Music at School


The only way I know how to feel something is to make a mix about it.

One of my favourite things to do as a teenager was to make a mixtape. Self indulgent? Yes. Time consuming? Always. Satisfying? Beyond words. I had mixtapes for everything (and everyone .. including my dog “Shoona”). Now, before I continue, a word of warning: mixtapes are mixtapes. Not ‘mix CD’, ‘playlist’ or even ‘mix tape’. Please. They are WAY more refined. Mixtapes are not a random mix of favourite songs, they live on magnetic tape and are painstakingly created according to nine strict rules:

1) Mixtapes are for others. Actually, they are specifically for one person. One mixtape per person. No duplicates. A mixtape is a very personal thing; you can’t just create a Spotify playlist and share it on your favourite social media site. You must know the person’s musical taste before you begin their mixtape.

++++++++++

PARTS OF THE EXERCISE.
[A] Summarize the mixtape passage in two sentences.
[B] Answer these questions from the mixtape passage, each in a few words:
(i) What was the name of the writer's dog?
(ii) How many strict rules does the writer say govern the making of a mixtape?
(iii) What must you know about a person before you begin their mixtape?
[C] Reproduce the mixtape passage word for word, starting at "One of my favourite" and ending at "begin their mixtape.".

GIVEN DATA.

++++++++++

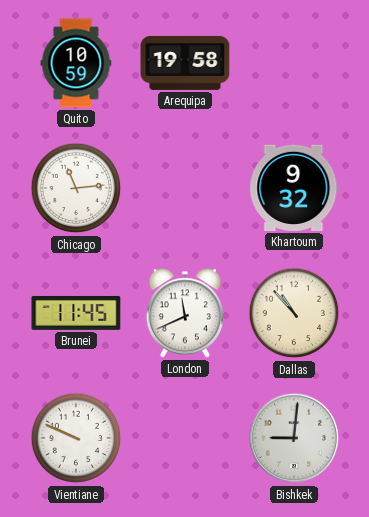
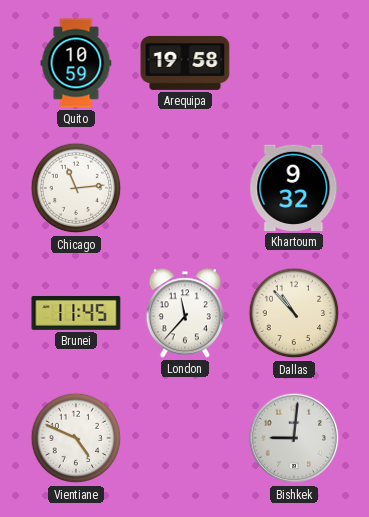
London: 11:41 -> 11:37
Vientiane: 9:49 -> 4:49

++++++++++

RESULTS OF THE TASKS.
[A] The writer loved making mixtapes as a teenager, finding it self-indulgent and time-consuming but deeply satisfying, and made them for everyone, even a dog. The writer insists that mixtapes are not mix CDs or playlists but recordings on magnetic tape made under nine strict rules, the first being that each one is made for a single person whose musical taste you must know beforehand.

[B]
(i) Shoona
(ii) Nine
(iii) The person's musical taste

[C]
One of my favourite things to do as a teenager was to make a mixtape. Self indulgent? Yes. Time consuming? Always. Satisfying? Beyond words. I had mixtapes for everything (and everyone .. including my dog “Shoona”). Now, before I continue, a word of warning: mixtapes are mixtapes. Not ‘mix CD’, ‘playlist’ or even ‘mix tape’. Please. They are WAY more refined. Mixtapes are not a random mix of favourite songs, they live on magnetic tape and are painstakingly created according to nine strict rules:

1) Mixtapes are for others. Actually, they are specifically for one person. One mixtape per person. No duplicates. A mixtape is a very personal thing; you can’t just create a Spotify playlist and share it on your favourite social media site. You must know the person’s musical taste before you begin their mixtape.